• Brief
Check each line of the records below and collect those that include the word "gibi".

====

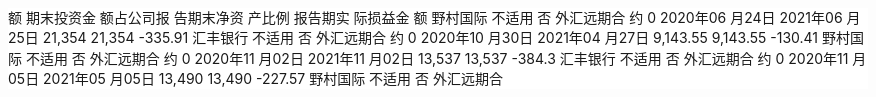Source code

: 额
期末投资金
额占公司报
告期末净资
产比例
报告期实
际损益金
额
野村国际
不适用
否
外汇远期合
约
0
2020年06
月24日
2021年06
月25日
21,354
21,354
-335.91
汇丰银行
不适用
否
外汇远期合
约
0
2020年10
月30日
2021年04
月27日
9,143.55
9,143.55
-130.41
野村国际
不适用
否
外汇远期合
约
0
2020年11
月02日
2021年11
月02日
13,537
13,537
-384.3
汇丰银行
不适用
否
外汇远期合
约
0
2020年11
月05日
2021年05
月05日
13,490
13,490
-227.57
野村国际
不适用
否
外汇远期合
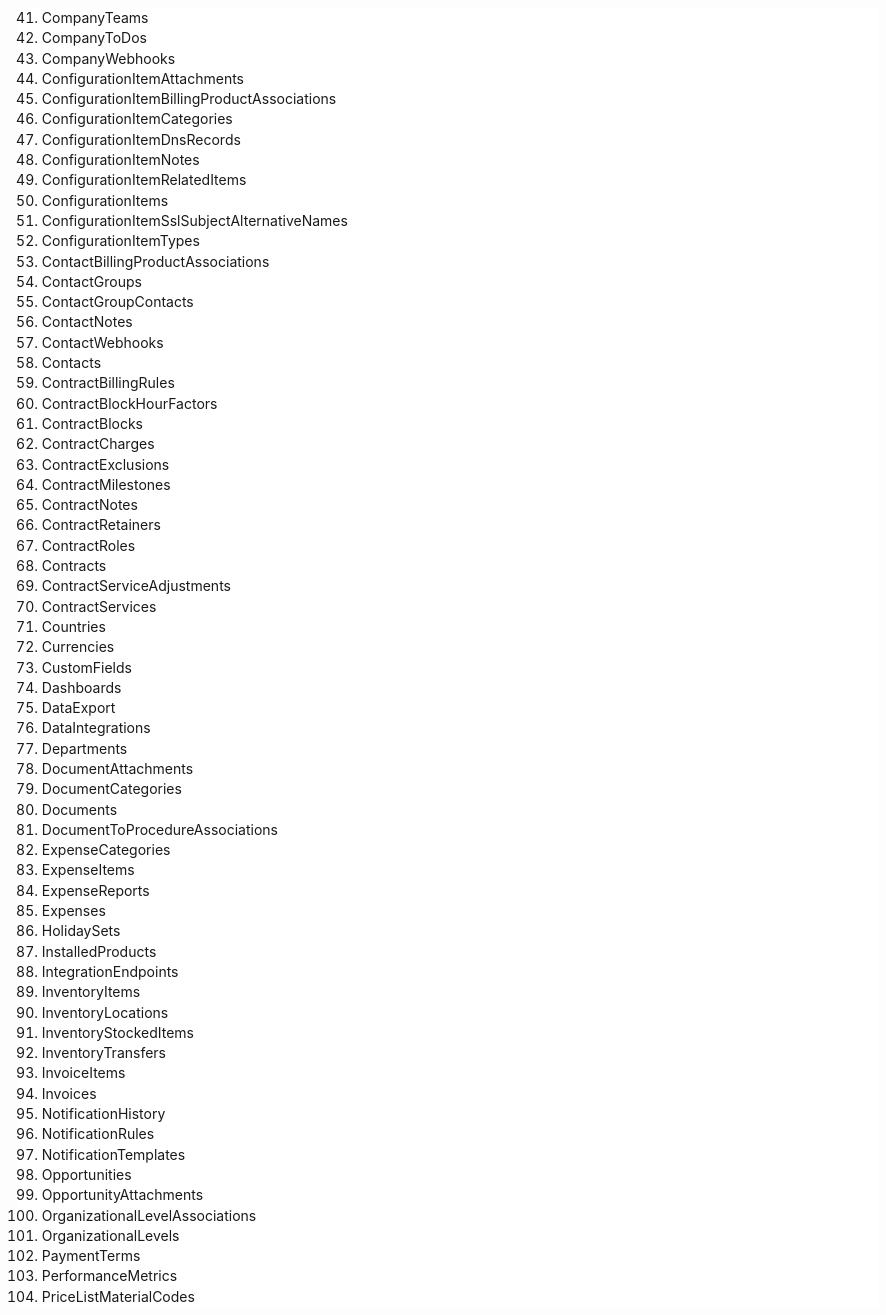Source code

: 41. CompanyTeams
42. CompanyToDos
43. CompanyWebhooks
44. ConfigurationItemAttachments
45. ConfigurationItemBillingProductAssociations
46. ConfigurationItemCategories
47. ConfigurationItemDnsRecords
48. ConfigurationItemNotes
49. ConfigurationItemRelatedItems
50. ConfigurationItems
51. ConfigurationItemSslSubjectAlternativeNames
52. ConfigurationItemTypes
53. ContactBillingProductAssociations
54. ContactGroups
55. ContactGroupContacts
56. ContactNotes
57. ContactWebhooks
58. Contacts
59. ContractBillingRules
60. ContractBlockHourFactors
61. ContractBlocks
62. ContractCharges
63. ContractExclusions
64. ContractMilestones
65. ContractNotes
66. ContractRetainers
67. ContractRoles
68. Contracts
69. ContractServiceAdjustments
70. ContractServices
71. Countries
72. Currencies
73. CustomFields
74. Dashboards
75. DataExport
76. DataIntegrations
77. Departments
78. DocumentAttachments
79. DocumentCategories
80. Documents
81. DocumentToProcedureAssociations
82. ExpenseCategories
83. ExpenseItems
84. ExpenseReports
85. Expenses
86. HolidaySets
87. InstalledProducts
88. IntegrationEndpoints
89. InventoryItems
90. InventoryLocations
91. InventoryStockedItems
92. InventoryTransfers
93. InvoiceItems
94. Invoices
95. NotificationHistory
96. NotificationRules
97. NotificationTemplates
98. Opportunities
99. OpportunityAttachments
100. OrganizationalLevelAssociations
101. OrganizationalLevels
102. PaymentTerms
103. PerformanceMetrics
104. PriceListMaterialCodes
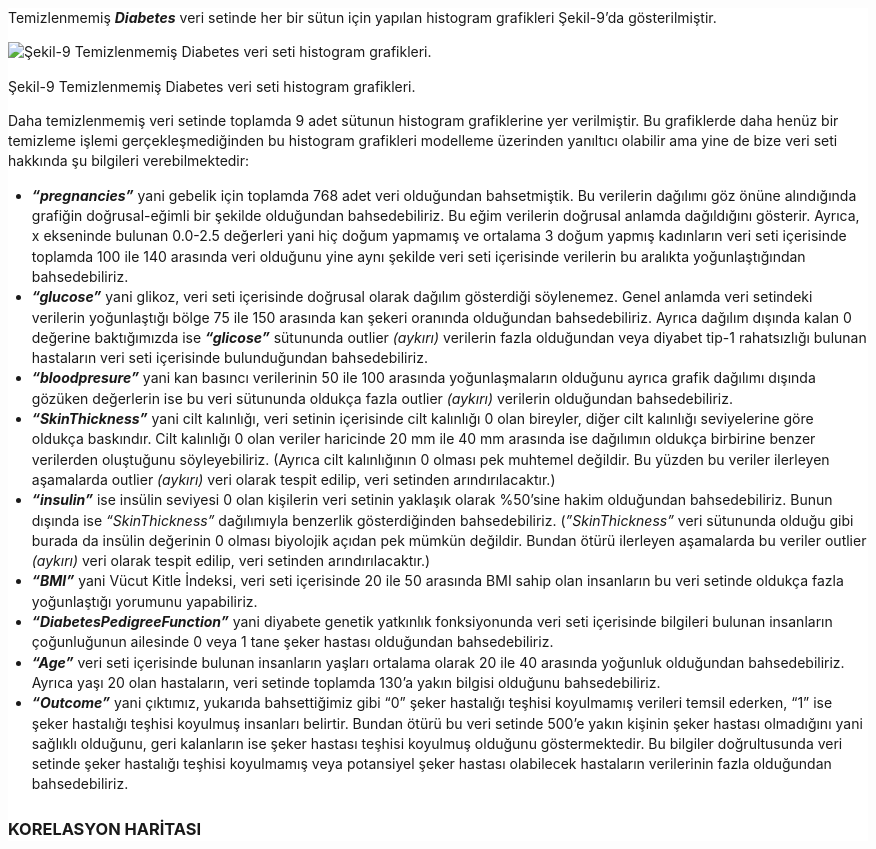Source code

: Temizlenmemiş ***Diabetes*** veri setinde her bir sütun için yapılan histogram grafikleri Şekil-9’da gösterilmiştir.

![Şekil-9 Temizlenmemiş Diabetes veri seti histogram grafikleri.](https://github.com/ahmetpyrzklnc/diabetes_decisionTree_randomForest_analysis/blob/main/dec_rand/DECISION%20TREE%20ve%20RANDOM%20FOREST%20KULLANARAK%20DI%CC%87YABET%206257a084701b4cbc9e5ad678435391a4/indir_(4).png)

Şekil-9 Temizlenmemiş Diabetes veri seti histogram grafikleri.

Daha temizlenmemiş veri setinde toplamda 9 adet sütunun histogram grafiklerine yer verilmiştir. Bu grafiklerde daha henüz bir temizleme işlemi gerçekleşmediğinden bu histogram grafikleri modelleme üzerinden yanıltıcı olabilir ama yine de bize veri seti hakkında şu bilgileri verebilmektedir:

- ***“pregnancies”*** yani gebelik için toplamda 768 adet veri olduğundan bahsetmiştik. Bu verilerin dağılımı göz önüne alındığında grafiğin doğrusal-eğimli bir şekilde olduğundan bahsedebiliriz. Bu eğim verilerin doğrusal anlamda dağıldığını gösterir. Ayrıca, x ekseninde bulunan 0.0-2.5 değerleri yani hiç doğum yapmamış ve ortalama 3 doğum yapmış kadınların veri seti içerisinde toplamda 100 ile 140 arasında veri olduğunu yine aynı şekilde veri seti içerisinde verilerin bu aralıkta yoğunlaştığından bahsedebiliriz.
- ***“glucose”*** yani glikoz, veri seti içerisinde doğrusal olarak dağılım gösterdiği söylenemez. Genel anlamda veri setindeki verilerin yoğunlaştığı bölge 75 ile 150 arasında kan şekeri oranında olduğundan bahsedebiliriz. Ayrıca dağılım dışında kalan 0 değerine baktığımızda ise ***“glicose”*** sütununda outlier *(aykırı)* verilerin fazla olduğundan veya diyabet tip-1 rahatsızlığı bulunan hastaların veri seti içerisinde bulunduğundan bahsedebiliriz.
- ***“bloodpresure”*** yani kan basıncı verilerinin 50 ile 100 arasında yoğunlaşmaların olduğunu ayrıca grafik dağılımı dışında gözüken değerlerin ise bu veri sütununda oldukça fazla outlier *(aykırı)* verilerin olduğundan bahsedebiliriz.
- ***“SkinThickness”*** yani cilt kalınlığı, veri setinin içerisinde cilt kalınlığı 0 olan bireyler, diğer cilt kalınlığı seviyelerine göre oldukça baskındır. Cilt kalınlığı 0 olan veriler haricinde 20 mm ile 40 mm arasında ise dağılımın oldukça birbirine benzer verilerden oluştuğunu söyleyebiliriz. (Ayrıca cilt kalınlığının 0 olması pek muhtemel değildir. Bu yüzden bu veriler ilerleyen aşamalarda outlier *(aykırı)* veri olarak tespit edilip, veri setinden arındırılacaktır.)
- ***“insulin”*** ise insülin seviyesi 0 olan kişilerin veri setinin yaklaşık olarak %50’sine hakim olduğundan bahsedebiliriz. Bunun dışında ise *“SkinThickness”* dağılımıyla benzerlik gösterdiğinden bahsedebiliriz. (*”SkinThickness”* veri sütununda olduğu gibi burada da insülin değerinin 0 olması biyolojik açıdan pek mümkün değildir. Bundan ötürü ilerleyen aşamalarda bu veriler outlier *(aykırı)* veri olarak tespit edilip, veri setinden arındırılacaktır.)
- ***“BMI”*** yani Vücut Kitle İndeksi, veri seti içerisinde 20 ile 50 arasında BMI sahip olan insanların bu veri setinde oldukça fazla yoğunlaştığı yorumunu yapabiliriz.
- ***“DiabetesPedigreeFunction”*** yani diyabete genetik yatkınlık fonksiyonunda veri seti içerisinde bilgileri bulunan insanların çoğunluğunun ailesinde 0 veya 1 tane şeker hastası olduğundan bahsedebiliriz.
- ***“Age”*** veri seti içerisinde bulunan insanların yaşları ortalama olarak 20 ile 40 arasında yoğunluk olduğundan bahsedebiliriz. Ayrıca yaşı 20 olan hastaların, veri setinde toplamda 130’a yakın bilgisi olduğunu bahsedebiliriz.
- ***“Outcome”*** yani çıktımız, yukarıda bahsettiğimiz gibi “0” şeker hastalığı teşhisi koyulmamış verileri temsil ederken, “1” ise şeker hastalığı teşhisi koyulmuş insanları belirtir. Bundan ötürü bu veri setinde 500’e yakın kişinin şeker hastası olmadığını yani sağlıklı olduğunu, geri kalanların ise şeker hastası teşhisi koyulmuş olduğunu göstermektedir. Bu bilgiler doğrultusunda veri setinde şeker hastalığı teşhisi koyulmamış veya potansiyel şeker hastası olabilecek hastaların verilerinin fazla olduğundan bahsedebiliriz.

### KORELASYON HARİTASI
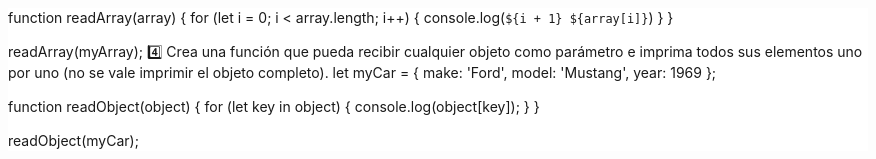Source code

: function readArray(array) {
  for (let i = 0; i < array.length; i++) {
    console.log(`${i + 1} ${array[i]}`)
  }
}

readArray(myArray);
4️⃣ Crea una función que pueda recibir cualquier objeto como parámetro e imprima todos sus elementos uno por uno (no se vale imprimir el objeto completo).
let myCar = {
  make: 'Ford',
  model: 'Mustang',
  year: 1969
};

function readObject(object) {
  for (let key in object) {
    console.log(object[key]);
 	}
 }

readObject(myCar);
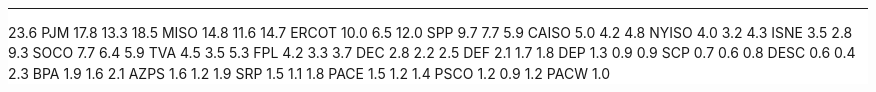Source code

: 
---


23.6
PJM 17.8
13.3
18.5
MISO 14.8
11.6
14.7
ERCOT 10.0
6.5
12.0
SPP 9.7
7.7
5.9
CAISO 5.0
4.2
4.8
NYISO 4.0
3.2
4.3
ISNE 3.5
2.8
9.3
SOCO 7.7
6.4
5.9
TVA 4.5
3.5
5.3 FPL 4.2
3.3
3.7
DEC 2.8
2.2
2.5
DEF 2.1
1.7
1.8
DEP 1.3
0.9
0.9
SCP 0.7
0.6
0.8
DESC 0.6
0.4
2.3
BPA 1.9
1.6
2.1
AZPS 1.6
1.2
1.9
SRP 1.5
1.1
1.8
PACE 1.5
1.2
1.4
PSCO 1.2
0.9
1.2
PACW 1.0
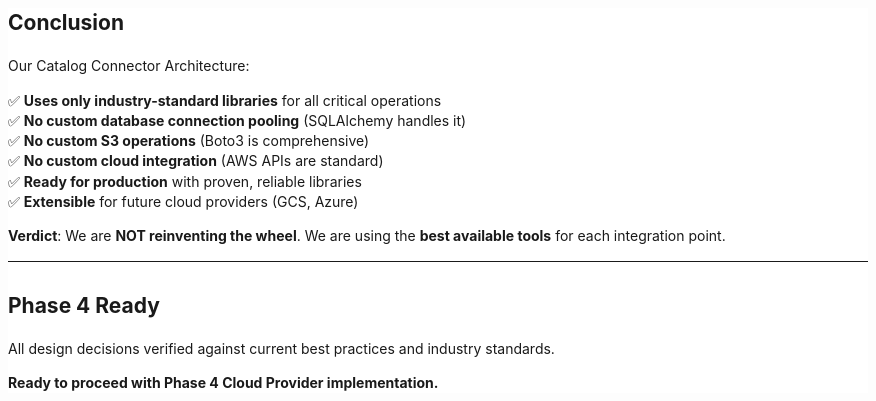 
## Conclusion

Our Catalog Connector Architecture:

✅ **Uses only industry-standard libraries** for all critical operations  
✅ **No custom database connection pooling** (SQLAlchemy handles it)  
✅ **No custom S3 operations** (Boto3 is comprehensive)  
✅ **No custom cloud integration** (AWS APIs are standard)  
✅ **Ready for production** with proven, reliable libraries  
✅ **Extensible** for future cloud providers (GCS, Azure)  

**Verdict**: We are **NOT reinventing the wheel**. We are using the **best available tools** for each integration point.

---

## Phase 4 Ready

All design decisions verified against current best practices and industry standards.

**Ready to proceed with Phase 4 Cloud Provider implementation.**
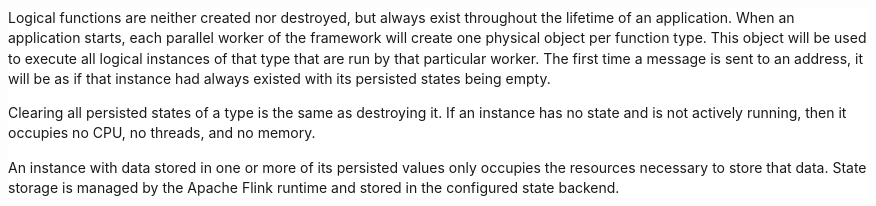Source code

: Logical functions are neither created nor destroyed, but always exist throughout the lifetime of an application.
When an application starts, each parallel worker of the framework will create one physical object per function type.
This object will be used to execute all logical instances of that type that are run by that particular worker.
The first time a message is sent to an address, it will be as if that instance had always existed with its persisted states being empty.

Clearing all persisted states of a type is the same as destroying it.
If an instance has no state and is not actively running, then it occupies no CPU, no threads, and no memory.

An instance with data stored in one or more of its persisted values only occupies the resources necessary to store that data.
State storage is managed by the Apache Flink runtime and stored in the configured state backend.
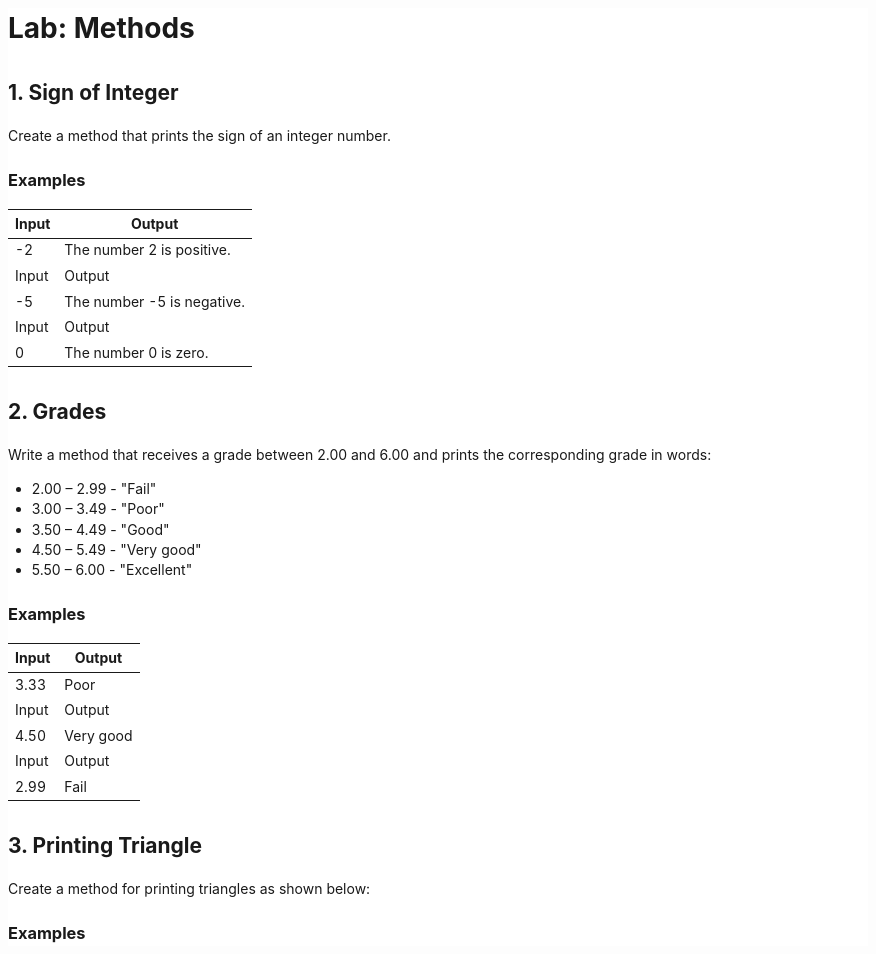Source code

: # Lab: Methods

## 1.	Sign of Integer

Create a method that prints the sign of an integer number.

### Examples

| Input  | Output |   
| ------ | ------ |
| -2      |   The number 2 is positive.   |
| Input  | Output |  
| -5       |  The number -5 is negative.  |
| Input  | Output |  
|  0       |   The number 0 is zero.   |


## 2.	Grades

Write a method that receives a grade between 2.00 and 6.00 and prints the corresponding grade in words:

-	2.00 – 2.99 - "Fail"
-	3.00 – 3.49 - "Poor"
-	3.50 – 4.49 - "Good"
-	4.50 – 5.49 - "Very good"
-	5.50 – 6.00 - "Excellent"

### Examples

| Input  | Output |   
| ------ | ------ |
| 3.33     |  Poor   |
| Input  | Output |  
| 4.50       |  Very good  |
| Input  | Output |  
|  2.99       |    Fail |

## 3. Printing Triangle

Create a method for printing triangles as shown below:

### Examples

====

• Task solution
- ***“insulin”*** ise insülin seviyesi 0 olan kişilerin veri setinin yaklaşık olarak %50’sine hakim olduğundan bahsedebiliriz. Bunun dışında ise *“SkinThickness”* dağılımıyla benzerlik gösterdiğinden bahsedebiliriz. (*”SkinThickness”* veri sütununda olduğu gibi burada da insülin değerinin 0 olması biyolojik açıdan pek mümkün değildir. Bundan ötürü ilerleyen aşamalarda bu veriler outlier *(aykırı)* veri olarak tespit edilip, veri setinden arındırılacaktır.)
- ***“Outcome”*** yani çıktımız, yukarıda bahsettiğimiz gibi “0” şeker hastalığı teşhisi koyulmamış verileri temsil ederken, “1” ise şeker hastalığı teşhisi koyulmuş insanları belirtir. Bundan ötürü bu veri setinde 500’e yakın kişinin şeker hastası olmadığını yani sağlıklı olduğunu, geri kalanların ise şeker hastası teşhisi koyulmuş olduğunu göstermektedir. Bu bilgiler doğrultusunda veri setinde şeker hastalığı teşhisi koyulmamış veya potansiyel şeker hastası olabilecek hastaların verilerinin fazla olduğundan bahsedebiliriz.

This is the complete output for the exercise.